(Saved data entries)
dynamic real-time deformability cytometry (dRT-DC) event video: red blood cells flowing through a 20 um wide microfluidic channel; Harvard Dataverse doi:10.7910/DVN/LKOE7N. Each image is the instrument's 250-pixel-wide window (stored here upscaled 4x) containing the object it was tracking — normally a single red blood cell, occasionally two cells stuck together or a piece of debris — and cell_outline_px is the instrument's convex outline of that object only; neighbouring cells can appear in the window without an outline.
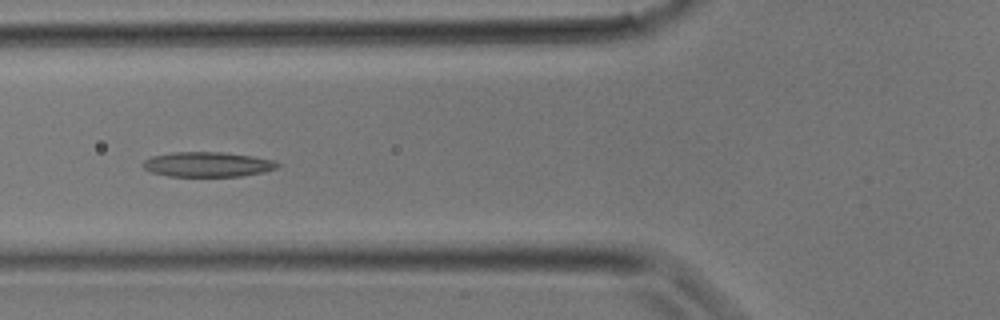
{"species": "common noctule bat (a hibernating species)", "species_latin": "Nyctalus noctula", "temperature_condition": "room temperature", "stored_images_in_passage": 22, "camera_frame_rate_fps": 3000, "um_per_image_px": 0.085, "animal": {"sex": "male", "body_mass_g": 17.9}, "frame": {"image": 1, "passage_image": 11, "time_ms": 3.333, "image_size_px": [1000, 320], "cell_outline_px": [[280, 164], [276, 168], [264, 172], [240, 176], [168, 176], [152, 172], [144, 168], [140, 164], [144, 160], [152, 156], [172, 152], [224, 152], [252, 156], [272, 160]], "centroid_in_image_um": [17.61, 13.97], "position_along_channel_um": 108.2, "area_um2": 19.48}}
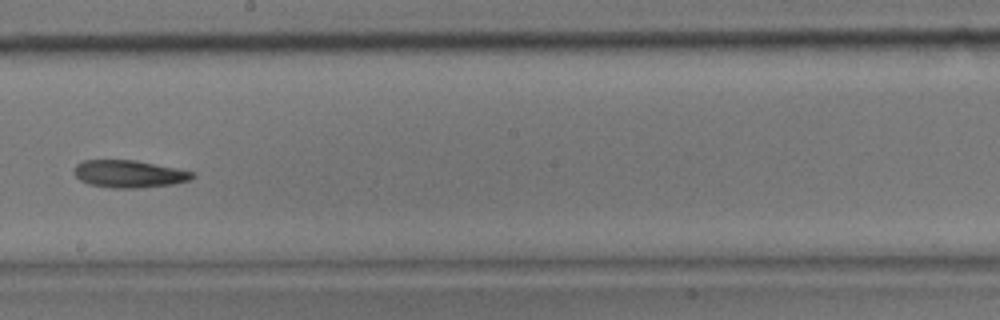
{"frame": {"image": 2, "passage_image": 17, "time_ms": 5.333, "image_size_px": [1000, 320], "cell_outline_px": [[196, 176], [188, 180], [172, 184], [140, 188], [112, 188], [88, 184], [80, 180], [72, 172], [72, 168], [76, 164], [84, 160], [136, 160], [196, 172]], "centroid_in_image_um": [10.94, 14.78], "position_along_channel_um": 237.3, "area_um2": 19.07}}
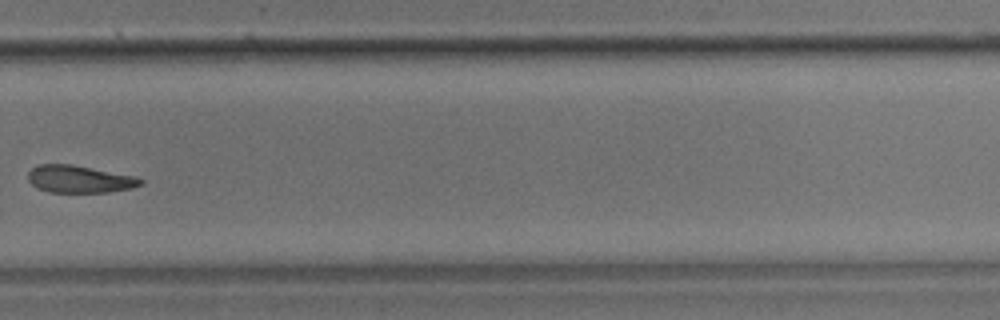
{"frame": {"image": 3, "passage_image": 21, "time_ms": 6.667, "image_size_px": [1000, 320], "cell_outline_px": [[144, 184], [132, 188], [108, 192], [48, 192], [36, 188], [28, 180], [28, 172], [36, 164], [72, 164], [136, 176], [144, 180]], "centroid_in_image_um": [6.76, 15.22], "position_along_channel_um": 323.0, "area_um2": 18.15}}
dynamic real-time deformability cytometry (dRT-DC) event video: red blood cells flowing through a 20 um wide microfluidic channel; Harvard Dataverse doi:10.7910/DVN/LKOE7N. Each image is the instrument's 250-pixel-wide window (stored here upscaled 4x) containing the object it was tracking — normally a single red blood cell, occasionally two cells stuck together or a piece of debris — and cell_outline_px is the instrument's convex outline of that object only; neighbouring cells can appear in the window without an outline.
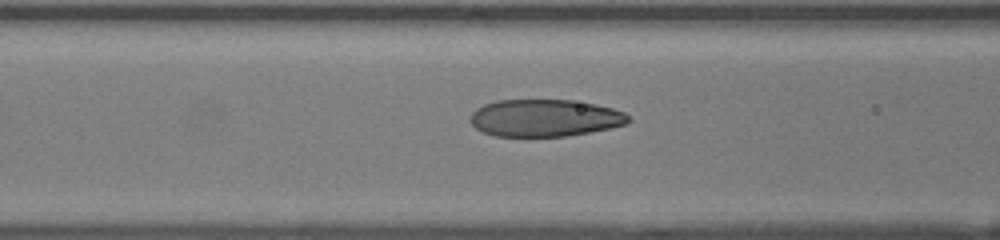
{"species": "human", "species_latin": "Homo sapiens", "temperature_condition": "room temperature", "stored_images_in_passage": 17, "camera_frame_rate_fps": 3000, "um_per_image_px": 0.085, "donor": {"sex": "female"}, "frame": {"image": 1, "passage_image": 15, "time_ms": 4.667, "image_size_px": [1000, 240], "cell_outline_px": [[632, 120], [628, 124], [612, 128], [564, 136], [496, 136], [484, 132], [476, 128], [468, 120], [472, 112], [476, 108], [484, 104], [496, 100], [572, 100], [596, 104], [612, 108], [624, 112]], "centroid_in_image_um": [46.31, 10.02], "position_along_channel_um": 120.3, "area_um2": 34.39}}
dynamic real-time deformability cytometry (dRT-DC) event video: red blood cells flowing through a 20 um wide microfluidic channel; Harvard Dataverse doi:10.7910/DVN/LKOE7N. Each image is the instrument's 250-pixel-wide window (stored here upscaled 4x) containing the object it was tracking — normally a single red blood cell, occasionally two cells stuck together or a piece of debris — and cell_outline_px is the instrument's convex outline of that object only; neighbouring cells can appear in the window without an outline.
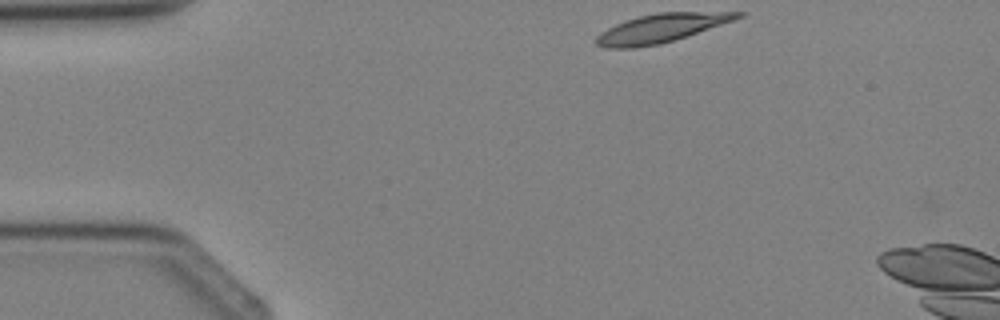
{"species": "Egyptian fruit bat (a non-hibernating species)", "species_latin": "Rousettus aegyptiacus", "temperature_condition": "cold", "stored_images_in_passage": 2, "segment_of_instrument_passage": [2, 2], "camera_frame_rate_fps": 3000, "um_per_image_px": 0.085, "animal": {"sex": "female"}, "frame": {"image": 1, "passage_image": 2, "time_ms": 1.333, "image_size_px": [1000, 320], "cell_outline_px": [[748, 12], [744, 16], [660, 44], [632, 48], [608, 48], [596, 44], [592, 40], [600, 32], [616, 24], [640, 16], [660, 12]], "centroid_in_image_um": [56.12, 2.4], "position_along_channel_um": 28.9, "area_um2": 23.0}}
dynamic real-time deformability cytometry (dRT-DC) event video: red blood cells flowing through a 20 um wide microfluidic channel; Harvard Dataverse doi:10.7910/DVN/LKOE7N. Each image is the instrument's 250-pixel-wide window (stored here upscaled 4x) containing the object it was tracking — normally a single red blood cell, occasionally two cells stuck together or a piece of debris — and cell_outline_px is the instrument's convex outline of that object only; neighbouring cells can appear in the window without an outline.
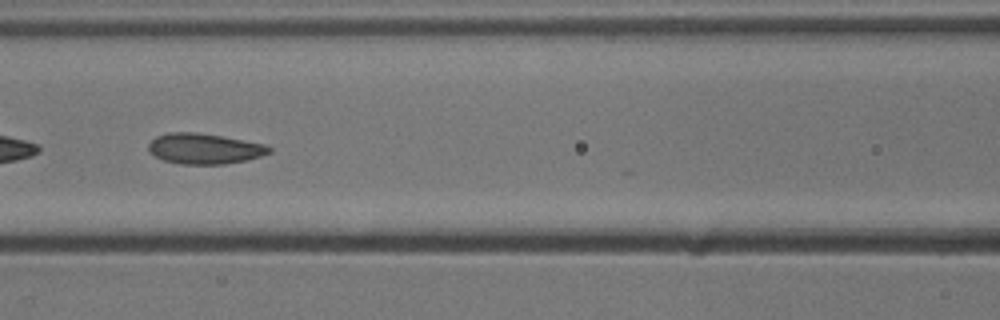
{"species": "common noctule bat (a hibernating species)", "species_latin": "Nyctalus noctula", "temperature_condition": "cold", "stored_images_in_passage": 17, "camera_frame_rate_fps": 3000, "um_per_image_px": 0.085, "animal": {"sex": "male", "body_mass_g": 13.3}, "frame": {"image": 1, "passage_image": 14, "time_ms": 4.333, "image_size_px": [1000, 320], "cell_outline_px": [[272, 152], [260, 156], [244, 160], [224, 164], [180, 164], [164, 160], [148, 152], [148, 144], [156, 136], [168, 132], [196, 132], [220, 136], [264, 144], [272, 148]], "centroid_in_image_um": [17.34, 12.63], "position_along_channel_um": 149.3, "area_um2": 21.33}}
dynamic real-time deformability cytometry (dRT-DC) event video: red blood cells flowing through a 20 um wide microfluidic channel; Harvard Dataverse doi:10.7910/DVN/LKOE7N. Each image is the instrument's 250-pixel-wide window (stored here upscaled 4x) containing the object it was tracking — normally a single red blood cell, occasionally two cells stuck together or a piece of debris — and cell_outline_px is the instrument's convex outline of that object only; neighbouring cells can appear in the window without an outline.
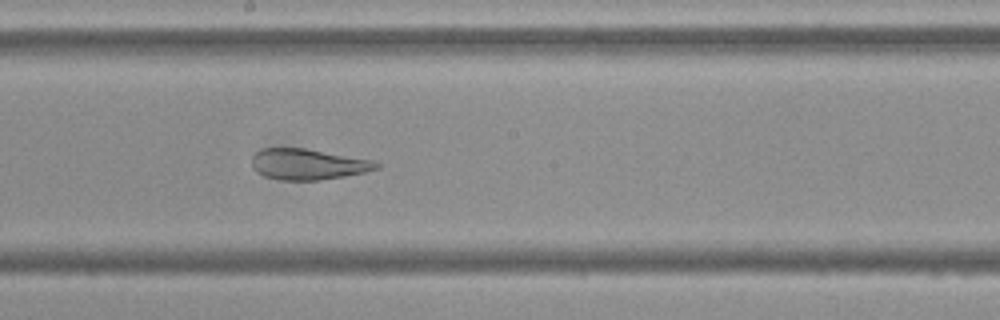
{"species": "Egyptian fruit bat (a non-hibernating species)", "species_latin": "Rousettus aegyptiacus", "temperature_condition": "cold", "stored_images_in_passage": 55, "camera_frame_rate_fps": 3000, "um_per_image_px": 0.085, "frame": {"image": 1, "passage_image": 30, "time_ms": 9.667, "image_size_px": [1000, 320], "cell_outline_px": [[380, 168], [364, 172], [344, 176], [320, 180], [280, 180], [264, 176], [256, 172], [252, 168], [252, 156], [260, 148], [304, 148], [372, 160], [380, 164]], "centroid_in_image_um": [26.14, 13.96], "position_along_channel_um": 222.1, "area_um2": 22.37}}
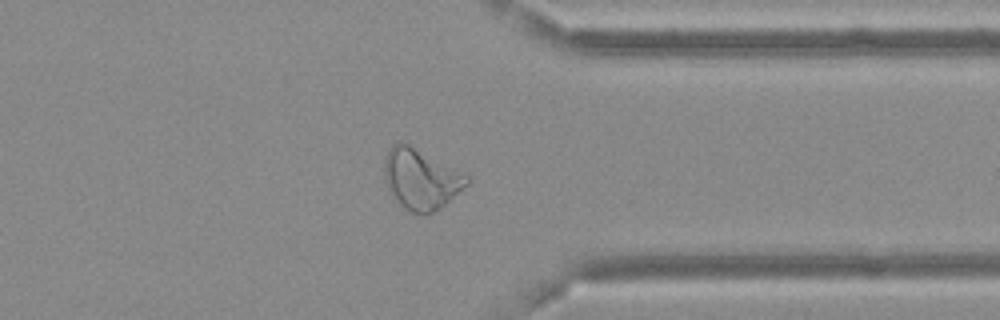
{"frame": {"image": 2, "passage_image": 43, "time_ms": 14.0, "image_size_px": [1000, 320], "cell_outline_px": [[468, 184], [444, 204], [432, 212], [412, 212], [404, 208], [388, 192], [384, 176], [384, 160], [388, 148], [392, 144], [404, 140], [464, 172], [468, 176]], "centroid_in_image_um": [35.74, 15.14], "position_along_channel_um": 375.7, "area_um2": 29.25}}
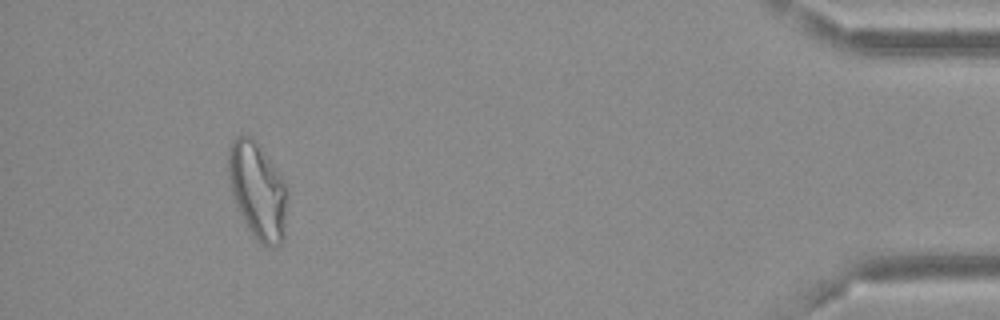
{"frame": {"image": 3, "passage_image": 51, "time_ms": 16.667, "image_size_px": [1000, 320], "cell_outline_px": [[288, 196], [284, 240], [280, 244], [272, 248], [260, 244], [256, 240], [248, 228], [240, 212], [232, 192], [228, 176], [228, 148], [232, 140], [236, 136], [252, 136], [280, 172]], "centroid_in_image_um": [21.92, 16.21], "position_along_channel_um": 413.3, "area_um2": 33.41}}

(The exercise): Give an exact copy of the material, leaving out every picture.

(Exercise response):
dynamic real-time deformability cytometry (dRT-DC) event video: red blood cells flowing through a 20 um wide microfluidic channel; Harvard Dataverse doi:10.7910/DVN/LKOE7N. Each image is the instrument's 250-pixel-wide window (stored here upscaled 4x) containing the object it was tracking — normally a single red blood cell, occasionally two cells stuck together or a piece of debris — and cell_outline_px is the instrument's convex outline of that object only; neighbouring cells can appear in the window without an outline.
{"species": "common noctule bat (a hibernating species)", "species_latin": "Nyctalus noctula", "temperature_condition": "room temperature", "stored_images_in_passage": 22, "camera_frame_rate_fps": 3000, "um_per_image_px": 0.085, "animal": {"sex": "male", "body_mass_g": 17.9}, "frame": {"image": 1, "passage_image": 11, "time_ms": 3.333, "image_size_px": [1000, 320], "cell_outline_px": [[280, 164], [276, 168], [264, 172], [240, 176], [168, 176], [152, 172], [144, 168], [140, 164], [144, 160], [152, 156], [172, 152], [224, 152], [252, 156], [272, 160]], "centroid_in_image_um": [17.61, 13.97], "position_along_channel_um": 108.2, "area_um2": 19.48}}
{"frame": {"image": 2, "passage_image": 17, "time_ms": 5.333, "image_size_px": [1000, 320], "cell_outline_px": [[196, 176], [188, 180], [172, 184], [140, 188], [112, 188], [88, 184], [80, 180], [72, 172], [72, 168], [76, 164], [84, 160], [136, 160], [196, 172]], "centroid_in_image_um": [10.94, 14.78], "position_along_channel_um": 237.3, "area_um2": 19.07}}
{"frame": {"image": 3, "passage_image": 21, "time_ms": 6.667, "image_size_px": [1000, 320], "cell_outline_px": [[144, 184], [132, 188], [108, 192], [48, 192], [36, 188], [28, 180], [28, 172], [36, 164], [72, 164], [136, 176], [144, 180]], "centroid_in_image_um": [6.76, 15.22], "position_along_channel_um": 323.0, "area_um2": 18.15}}
dynamic real-time deformability cytometry (dRT-DC) event video: red blood cells flowing through a 20 um wide microfluidic channel; Harvard Dataverse doi:10.7910/DVN/LKOE7N. Each image is the instrument's 250-pixel-wide window (stored here upscaled 4x) containing the object it was tracking — normally a single red blood cell, occasionally two cells stuck together or a piece of debris — and cell_outline_px is the instrument's convex outline of that object only; neighbouring cells can appear in the window without an outline.
{"species": "human", "species_latin": "Homo sapiens", "temperature_condition": "room temperature", "stored_images_in_passage": 17, "camera_frame_rate_fps": 3000, "um_per_image_px": 0.085, "donor": {"sex": "female"}, "frame": {"image": 1, "passage_image": 15, "time_ms": 4.667, "image_size_px": [1000, 240], "cell_outline_px": [[632, 120], [628, 124], [612, 128], [564, 136], [496, 136], [484, 132], [476, 128], [468, 120], [472, 112], [476, 108], [484, 104], [496, 100], [572, 100], [596, 104], [612, 108], [624, 112]], "centroid_in_image_um": [46.31, 10.02], "position_along_channel_um": 120.3, "area_um2": 34.39}}
dynamic real-time deformability cytometry (dRT-DC) event video: red blood cells flowing through a 20 um wide microfluidic channel; Harvard Dataverse doi:10.7910/DVN/LKOE7N. Each image is the instrument's 250-pixel-wide window (stored here upscaled 4x) containing the object it was tracking — normally a single red blood cell, occasionally two cells stuck together or a piece of debris — and cell_outline_px is the instrument's convex outline of that object only; neighbouring cells can appear in the window without an outline.
{"species": "Egyptian fruit bat (a non-hibernating species)", "species_latin": "Rousettus aegyptiacus", "temperature_condition": "cold", "stored_images_in_passage": 2, "segment_of_instrument_passage": [2, 2], "camera_frame_rate_fps": 3000, "um_per_image_px": 0.085, "animal": {"sex": "female"}, "frame": {"image": 1, "passage_image": 2, "time_ms": 1.333, "image_size_px": [1000, 320], "cell_outline_px": [[748, 12], [744, 16], [660, 44], [632, 48], [608, 48], [596, 44], [592, 40], [600, 32], [616, 24], [640, 16], [660, 12]], "centroid_in_image_um": [56.12, 2.4], "position_along_channel_um": 28.9, "area_um2": 23.0}}
dynamic real-time deformability cytometry (dRT-DC) event video: red blood cells flowing through a 20 um wide microfluidic channel; Harvard Dataverse doi:10.7910/DVN/LKOE7N. Each image is the instrument's 250-pixel-wide window (stored here upscaled 4x) containing the object it was tracking — normally a single red blood cell, occasionally two cells stuck together or a piece of debris — and cell_outline_px is the instrument's convex outline of that object only; neighbouring cells can appear in the window without an outline.
{"species": "common noctule bat (a hibernating species)", "species_latin": "Nyctalus noctula", "temperature_condition": "cold", "stored_images_in_passage": 17, "camera_frame_rate_fps": 3000, "um_per_image_px": 0.085, "animal": {"sex": "male", "body_mass_g": 13.3}, "frame": {"image": 1, "passage_image": 14, "time_ms": 4.333, "image_size_px": [1000, 320], "cell_outline_px": [[272, 152], [260, 156], [244, 160], [224, 164], [180, 164], [164, 160], [148, 152], [148, 144], [156, 136], [168, 132], [196, 132], [220, 136], [264, 144], [272, 148]], "centroid_in_image_um": [17.34, 12.63], "position_along_channel_um": 149.3, "area_um2": 21.33}}
dynamic real-time deformability cytometry (dRT-DC) event video: red blood cells flowing through a 20 um wide microfluidic channel; Harvard Dataverse doi:10.7910/DVN/LKOE7N. Each image is the instrument's 250-pixel-wide window (stored here upscaled 4x) containing the object it was tracking — normally a single red blood cell, occasionally two cells stuck together or a piece of debris — and cell_outline_px is the instrument's convex outline of that object only; neighbouring cells can appear in the window without an outline.
{"species": "Egyptian fruit bat (a non-hibernating species)", "species_latin": "Rousettus aegyptiacus", "temperature_condition": "cold", "stored_images_in_passage": 55, "camera_frame_rate_fps": 3000, "um_per_image_px": 0.085, "frame": {"image": 1, "passage_image": 30, "time_ms": 9.667, "image_size_px": [1000, 320], "cell_outline_px": [[380, 168], [364, 172], [344, 176], [320, 180], [280, 180], [264, 176], [256, 172], [252, 168], [252, 156], [260, 148], [304, 148], [372, 160], [380, 164]], "centroid_in_image_um": [26.14, 13.96], "position_along_channel_um": 222.1, "area_um2": 22.37}}
{"frame": {"image": 2, "passage_image": 43, "time_ms": 14.0, "image_size_px": [1000, 320], "cell_outline_px": [[468, 184], [444, 204], [432, 212], [412, 212], [404, 208], [388, 192], [384, 176], [384, 160], [388, 148], [392, 144], [404, 140], [464, 172], [468, 176]], "centroid_in_image_um": [35.74, 15.14], "position_along_channel_um": 375.7, "area_um2": 29.25}}
{"frame": {"image": 3, "passage_image": 51, "time_ms": 16.667, "image_size_px": [1000, 320], "cell_outline_px": [[288, 196], [284, 240], [280, 244], [272, 248], [260, 244], [256, 240], [248, 228], [240, 212], [232, 192], [228, 176], [228, 148], [232, 140], [236, 136], [252, 136], [280, 172]], "centroid_in_image_um": [21.92, 16.21], "position_along_channel_um": 413.3, "area_um2": 33.41}}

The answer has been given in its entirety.